Kento nimmt dein Handy aus deiner Hand, in der Hoffnung, dass er noch Satoru sprechen kann. »Er hat aufgelegt.«

»Hat er irgendwas gesagt wegen der Mission?«, willst er wissen, während er dich sehr intensiv ansieht.

»Nein, er hatte bestimmt langweile, oder so.«

»Verstehe, tut mir leid, dass ich dich gerade so überfallen habe, dabei hast du noch vor kurzem gesagt, dass ich sowas nicht tun würde und anständig sei«, entschuldigt er sich bei dir und fährt sich mit einer Hand durch das blonde Haar.

Als er die Anstalt macht wieder herunter von dir geheb zu wollen, richtet du dich mit klopfenden Herzen etwas auf und schlingst deine Arme um ihn.

»(D/N)?«, fragt Kento, der eindeutig verwirrt klingt.

»Tut mir leid. Es kam gerade so über mich, dich umarmen zu wollen«, nuschelst du.

»Schon gut, bei dir ist das etwas anderes, außerdem hat mich schon lange niemand mehr so umarmt.« Er wider kurz deine Umarmung, bevor er diese beendet, aber nicht die Anstalt macht, von dir zurück zu weichen.

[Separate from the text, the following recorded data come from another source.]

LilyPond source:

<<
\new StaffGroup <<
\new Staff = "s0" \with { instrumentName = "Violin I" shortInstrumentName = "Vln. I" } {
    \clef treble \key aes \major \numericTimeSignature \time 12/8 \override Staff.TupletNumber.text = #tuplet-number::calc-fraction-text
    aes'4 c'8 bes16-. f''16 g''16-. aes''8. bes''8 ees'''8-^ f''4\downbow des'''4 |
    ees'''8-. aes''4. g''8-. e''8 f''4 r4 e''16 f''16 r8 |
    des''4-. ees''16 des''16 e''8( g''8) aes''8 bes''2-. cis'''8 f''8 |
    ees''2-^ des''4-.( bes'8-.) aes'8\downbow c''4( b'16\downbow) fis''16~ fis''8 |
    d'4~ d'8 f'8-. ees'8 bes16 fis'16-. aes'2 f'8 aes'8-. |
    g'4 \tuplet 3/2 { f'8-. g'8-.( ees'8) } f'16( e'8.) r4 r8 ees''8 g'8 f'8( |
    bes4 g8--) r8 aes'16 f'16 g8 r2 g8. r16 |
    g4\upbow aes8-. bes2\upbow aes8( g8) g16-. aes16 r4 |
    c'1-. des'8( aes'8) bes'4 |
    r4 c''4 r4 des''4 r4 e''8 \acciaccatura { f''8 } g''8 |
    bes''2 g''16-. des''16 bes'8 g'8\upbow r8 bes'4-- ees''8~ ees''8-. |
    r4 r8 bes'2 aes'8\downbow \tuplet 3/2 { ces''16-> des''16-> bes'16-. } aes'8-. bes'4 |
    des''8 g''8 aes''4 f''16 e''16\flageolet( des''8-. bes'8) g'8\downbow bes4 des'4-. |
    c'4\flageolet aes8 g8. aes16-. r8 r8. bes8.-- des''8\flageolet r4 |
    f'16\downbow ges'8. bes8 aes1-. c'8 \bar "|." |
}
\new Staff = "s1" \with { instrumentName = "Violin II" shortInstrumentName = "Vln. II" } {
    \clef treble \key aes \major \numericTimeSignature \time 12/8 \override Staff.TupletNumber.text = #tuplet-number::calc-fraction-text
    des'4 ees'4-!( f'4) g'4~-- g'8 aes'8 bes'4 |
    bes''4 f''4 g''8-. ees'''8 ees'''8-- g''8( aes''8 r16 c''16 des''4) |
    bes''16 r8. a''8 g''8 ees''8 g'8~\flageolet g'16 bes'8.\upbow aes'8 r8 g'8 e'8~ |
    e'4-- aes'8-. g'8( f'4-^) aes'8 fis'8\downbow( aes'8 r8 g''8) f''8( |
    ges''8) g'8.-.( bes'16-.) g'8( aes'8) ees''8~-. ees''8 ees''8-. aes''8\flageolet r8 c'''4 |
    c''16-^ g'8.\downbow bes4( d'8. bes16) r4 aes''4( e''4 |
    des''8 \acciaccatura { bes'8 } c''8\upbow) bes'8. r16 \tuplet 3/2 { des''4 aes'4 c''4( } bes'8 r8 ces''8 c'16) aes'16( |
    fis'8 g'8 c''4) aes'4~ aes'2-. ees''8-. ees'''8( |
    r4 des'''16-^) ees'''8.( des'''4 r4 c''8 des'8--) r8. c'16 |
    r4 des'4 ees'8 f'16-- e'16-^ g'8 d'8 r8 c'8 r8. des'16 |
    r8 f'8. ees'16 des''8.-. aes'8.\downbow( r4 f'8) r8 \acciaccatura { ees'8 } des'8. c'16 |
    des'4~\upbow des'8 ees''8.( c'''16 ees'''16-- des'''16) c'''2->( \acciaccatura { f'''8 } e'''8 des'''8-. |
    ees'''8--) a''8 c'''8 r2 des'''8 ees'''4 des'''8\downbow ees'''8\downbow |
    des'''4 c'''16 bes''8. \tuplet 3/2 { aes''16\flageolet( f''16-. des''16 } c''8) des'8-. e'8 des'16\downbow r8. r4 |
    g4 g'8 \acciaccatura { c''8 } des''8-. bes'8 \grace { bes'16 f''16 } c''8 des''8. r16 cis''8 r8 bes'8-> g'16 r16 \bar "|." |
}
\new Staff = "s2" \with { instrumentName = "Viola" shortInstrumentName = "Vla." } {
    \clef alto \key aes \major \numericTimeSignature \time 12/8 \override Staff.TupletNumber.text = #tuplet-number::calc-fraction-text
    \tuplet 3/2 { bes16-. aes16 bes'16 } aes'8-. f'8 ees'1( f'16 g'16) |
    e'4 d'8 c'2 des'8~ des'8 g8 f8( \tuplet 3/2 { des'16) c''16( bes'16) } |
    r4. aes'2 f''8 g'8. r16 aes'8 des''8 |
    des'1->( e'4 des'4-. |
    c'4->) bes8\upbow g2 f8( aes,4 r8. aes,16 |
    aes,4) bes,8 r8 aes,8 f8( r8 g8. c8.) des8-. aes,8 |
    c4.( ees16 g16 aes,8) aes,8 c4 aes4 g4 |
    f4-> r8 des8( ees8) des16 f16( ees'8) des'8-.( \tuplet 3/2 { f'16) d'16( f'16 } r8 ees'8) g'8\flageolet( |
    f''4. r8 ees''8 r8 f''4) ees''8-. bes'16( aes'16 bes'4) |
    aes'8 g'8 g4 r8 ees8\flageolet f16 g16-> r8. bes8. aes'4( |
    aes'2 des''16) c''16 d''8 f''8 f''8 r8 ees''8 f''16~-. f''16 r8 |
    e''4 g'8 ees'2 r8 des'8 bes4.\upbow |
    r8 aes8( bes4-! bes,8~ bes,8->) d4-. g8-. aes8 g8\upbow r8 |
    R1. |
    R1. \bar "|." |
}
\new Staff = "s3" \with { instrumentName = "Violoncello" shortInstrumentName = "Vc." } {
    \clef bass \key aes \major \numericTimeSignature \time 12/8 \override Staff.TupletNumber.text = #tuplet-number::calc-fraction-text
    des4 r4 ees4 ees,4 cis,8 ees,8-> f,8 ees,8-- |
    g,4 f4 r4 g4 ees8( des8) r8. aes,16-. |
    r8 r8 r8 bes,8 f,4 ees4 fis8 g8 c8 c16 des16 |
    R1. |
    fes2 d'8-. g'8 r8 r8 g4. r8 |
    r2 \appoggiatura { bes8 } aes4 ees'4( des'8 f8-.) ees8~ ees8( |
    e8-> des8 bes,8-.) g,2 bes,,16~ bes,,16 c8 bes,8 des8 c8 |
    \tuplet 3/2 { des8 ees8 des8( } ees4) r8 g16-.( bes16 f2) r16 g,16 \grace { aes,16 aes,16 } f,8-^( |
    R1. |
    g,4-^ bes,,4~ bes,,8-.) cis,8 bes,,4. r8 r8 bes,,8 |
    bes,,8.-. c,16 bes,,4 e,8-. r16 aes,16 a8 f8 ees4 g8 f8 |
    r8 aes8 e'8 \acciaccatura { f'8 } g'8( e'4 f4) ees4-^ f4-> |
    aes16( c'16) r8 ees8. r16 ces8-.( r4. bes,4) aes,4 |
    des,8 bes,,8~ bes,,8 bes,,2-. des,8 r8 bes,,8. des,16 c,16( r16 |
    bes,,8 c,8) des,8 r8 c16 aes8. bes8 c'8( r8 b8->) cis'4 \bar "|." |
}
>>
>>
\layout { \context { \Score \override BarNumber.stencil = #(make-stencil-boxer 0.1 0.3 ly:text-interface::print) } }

"Es liegt an dir, was du aus dieser Nacht  machen kannst." Die Worte deines Bruders schwirren dir noch immer in deinen Kopf herum und du fasst all deinen Mut zusammen, den du aufbringen kannst. Er bewegt sich langsam von dir herunter, aber dadurch, dass du dich vorgelehnt hast, treffen sich für einen kurzen Moment eure Lippen.

Kento hat sich wieder neben dir hingelegt, aber so, dass er in dein Gesicht schauen kann. »Ähm...also...der Kuss eben...«, stottert du herum.

»Er war ausversehen, oder?«, will er wissen.

»Nein, er war vollkommen beabsichtigt.«

»Der Kuss war schön. Auch wenn er kurz war, aber wir sollten uns jetzt wirklich ausruhen, damit wir fit für den Fluchgeist sind«, sagt er monoton.

Du rutschst langsam näher an Kento heran, was ihn dir Stirn runzelte lässt, aber er lässt dich machen, was du willst. »Weißt du, mein Bruder hat uns vielleicht verarscht. Er hat es mir ergeben gesagt«, gestehst du ihm.

»Er hat was geta-?«, will er verärgert fragen, aber du lässt ihn nicht ausreden, sondern drückst ihm einen längeren und intensivieren Kuss auf den Mund.

Satoru wird dir das schon verzeihen, dass du ihn verraten hast, aber du willst nun mal nicht Kento anlügen, weil du es dir nicht ihm verscherzen möchtest.

Jetzt zählt nämlich nur noch er und du, was morgen ist, kann euch momentan egal sein und dein Bruder wird die Standpauke von Nanami schon überstehen, da bist du dir ganz sicher.